Quality & Governance News

Similar Factors Contribute to Racial Disparities in Cancer, COVID-19

Access to care, health insurance, and income level are a few of the factors that contribute to racial disparities in both cancer and COVID-19 outcomes.

Similar factors contribute to racial disparities in cancer, COVID-19

Source: Thinsktock

By Jessica Kent

- Racial disparities in cancer and COVID-19 outcomes stem from very similar factors, a finding that has significant implications for the public health sector, according to a study published in Clinical Cancer Research.

Racial disparities in cancer outcomes have been well-documented. Researchers noted that within most cancer types, blacks have a lower five-year survival rate than whites. With COVID-19, about 20 percent of cases in the US have occurred in people who are black, even though that population represents only 13 percent of the population. Additionally, while Latinos make up only 17 percent of the population, these individuals account for 32 percent of COVID-19 cases.

Although cancer and COVID-19 seem like very different diseases at first glance, problems like socioeconomic disadvantages, education, lifestyle factors, comorbidities, and limited access to care increase patients’ risk for both cancer and COVID-19. These factors also contribute to worse outcomes with these conditions.

“The similarities between COVID-19 issues and cancer disparities are uncanny,” said John M. Carethers, MD, John G. Searle Professor and Chair of Internal Medicine at Michigan Medicine. 

“In cancer we are seeing in slow motion what has been observed rapidly with COVID – that the same conditions in our society put specific groups at risk for both. If we can fundamentally change socioeconomic inequality, we theoretically could reduce disparities in both diseases.”

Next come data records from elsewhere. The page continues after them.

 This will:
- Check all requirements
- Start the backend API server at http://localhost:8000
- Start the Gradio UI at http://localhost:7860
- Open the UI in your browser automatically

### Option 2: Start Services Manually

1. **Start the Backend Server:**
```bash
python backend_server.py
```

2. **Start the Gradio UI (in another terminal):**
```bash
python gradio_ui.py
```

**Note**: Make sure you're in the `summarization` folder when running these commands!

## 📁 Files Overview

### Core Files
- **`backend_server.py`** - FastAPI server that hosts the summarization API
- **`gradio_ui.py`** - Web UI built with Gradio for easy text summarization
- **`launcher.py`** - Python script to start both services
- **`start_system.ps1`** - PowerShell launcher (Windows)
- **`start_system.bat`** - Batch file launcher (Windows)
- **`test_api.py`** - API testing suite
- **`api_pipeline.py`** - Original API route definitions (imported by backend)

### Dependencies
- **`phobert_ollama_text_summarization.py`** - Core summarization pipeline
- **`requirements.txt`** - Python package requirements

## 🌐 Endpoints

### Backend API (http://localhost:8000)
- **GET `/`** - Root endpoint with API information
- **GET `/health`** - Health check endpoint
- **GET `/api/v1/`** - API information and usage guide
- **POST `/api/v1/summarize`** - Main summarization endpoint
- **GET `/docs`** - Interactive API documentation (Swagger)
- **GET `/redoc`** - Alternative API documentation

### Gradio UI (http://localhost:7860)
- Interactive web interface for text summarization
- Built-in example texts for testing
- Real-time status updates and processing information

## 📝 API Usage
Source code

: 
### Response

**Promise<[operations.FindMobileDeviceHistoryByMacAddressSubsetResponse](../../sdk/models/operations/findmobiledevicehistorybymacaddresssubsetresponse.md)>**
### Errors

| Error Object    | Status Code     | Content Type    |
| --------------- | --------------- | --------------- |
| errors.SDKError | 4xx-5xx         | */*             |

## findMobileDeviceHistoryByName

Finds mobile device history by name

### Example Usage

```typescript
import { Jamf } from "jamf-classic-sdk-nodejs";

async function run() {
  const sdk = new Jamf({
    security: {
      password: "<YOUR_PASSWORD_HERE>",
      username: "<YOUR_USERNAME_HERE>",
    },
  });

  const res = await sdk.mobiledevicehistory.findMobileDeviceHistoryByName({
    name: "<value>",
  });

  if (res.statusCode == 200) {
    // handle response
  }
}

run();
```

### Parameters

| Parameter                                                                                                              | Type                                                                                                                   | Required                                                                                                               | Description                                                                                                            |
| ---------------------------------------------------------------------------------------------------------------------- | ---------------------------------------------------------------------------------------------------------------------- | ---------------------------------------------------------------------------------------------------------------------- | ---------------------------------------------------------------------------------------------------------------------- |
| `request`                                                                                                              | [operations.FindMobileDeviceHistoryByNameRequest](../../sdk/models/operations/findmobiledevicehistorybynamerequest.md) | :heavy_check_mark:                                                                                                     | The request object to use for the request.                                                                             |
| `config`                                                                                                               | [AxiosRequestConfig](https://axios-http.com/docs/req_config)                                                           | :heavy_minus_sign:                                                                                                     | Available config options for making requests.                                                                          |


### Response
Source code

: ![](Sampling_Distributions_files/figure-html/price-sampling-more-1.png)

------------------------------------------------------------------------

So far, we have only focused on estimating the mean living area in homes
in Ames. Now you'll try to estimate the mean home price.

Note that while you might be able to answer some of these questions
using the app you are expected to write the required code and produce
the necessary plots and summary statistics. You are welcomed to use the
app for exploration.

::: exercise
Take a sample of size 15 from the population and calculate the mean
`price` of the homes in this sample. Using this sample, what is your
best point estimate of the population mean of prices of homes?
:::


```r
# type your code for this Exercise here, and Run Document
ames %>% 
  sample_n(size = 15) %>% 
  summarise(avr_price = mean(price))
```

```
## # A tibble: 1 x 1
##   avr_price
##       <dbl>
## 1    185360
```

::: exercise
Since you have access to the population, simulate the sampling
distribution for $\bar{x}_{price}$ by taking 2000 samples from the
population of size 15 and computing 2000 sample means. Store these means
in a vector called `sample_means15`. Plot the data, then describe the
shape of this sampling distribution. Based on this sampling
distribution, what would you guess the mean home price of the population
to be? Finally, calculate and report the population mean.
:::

The researchers pointed out that risk factors for outcome disparities in both diseases intersect with regard to comorbidities and socioeconomic disadvantage.

“The history of African Americans is characterized by a plethora of human rights violations dating back to the slavery era but persisting today through the effects of implicit biases and systemically compromised educational, professional, and residential opportunities,” the group said.

“In addition to the irrefutable association between impaired access to medical care and the two-fold higher rates of poverty among African Americans compared with White Americans, the cumulative result of this history has been a pervasive negative impact on the overall health of African Americans.”

The team also stated that current research regarding race-stratified outcomes in patients with both COVID-19 infection and cancer is limited.

“Recent studies have implicated germline genetics and epigenetics in the etiology of cancer disparities; inflammatory pathways linked to these genetic patterns might also play a role in the cytokine storm linked to COVID-19 severity,” researchers said.

“Research regarding the interplay of germline genetics and ancestry with cancer, comorbidities, and infectious disease is clearly warranted.”

Researchers recommended several strategies that can be implemented at the federal and local government levels, the hospital and community levels, and the provider and research levels to address COVID-19 disparities and alleviate downstream cancer disparities caused by the pandemic.

“Important ‘lessons learned’ in cancer research include the facts that inadequate diversity in contemporary clinical trial accruals is largely secondary to provider-level impediments with failure to offer participation opportunities to African Americans and comorbidity exclusion criteria that disproportionate affect African Americans; these problems will need to be addressed in COVID-19 research,” researchers stated.

“Efforts to improve diversity in the accrual of patients to cancer and COVID-19 research are necessary so that results can be generalized with confidence, and these efforts deserve to be supported through creative investments by academia, industry, and federal funding sources into safety-net institutions.”

Eliminating disparities in cancer and COVID-19 should be a public health imperative, the team stated.

“These strategies are feasible, but will take political will, and in some cases, funding. It relies on what people are willing to do to make it work,” Carethers concluded. “We have much to do at all levels.”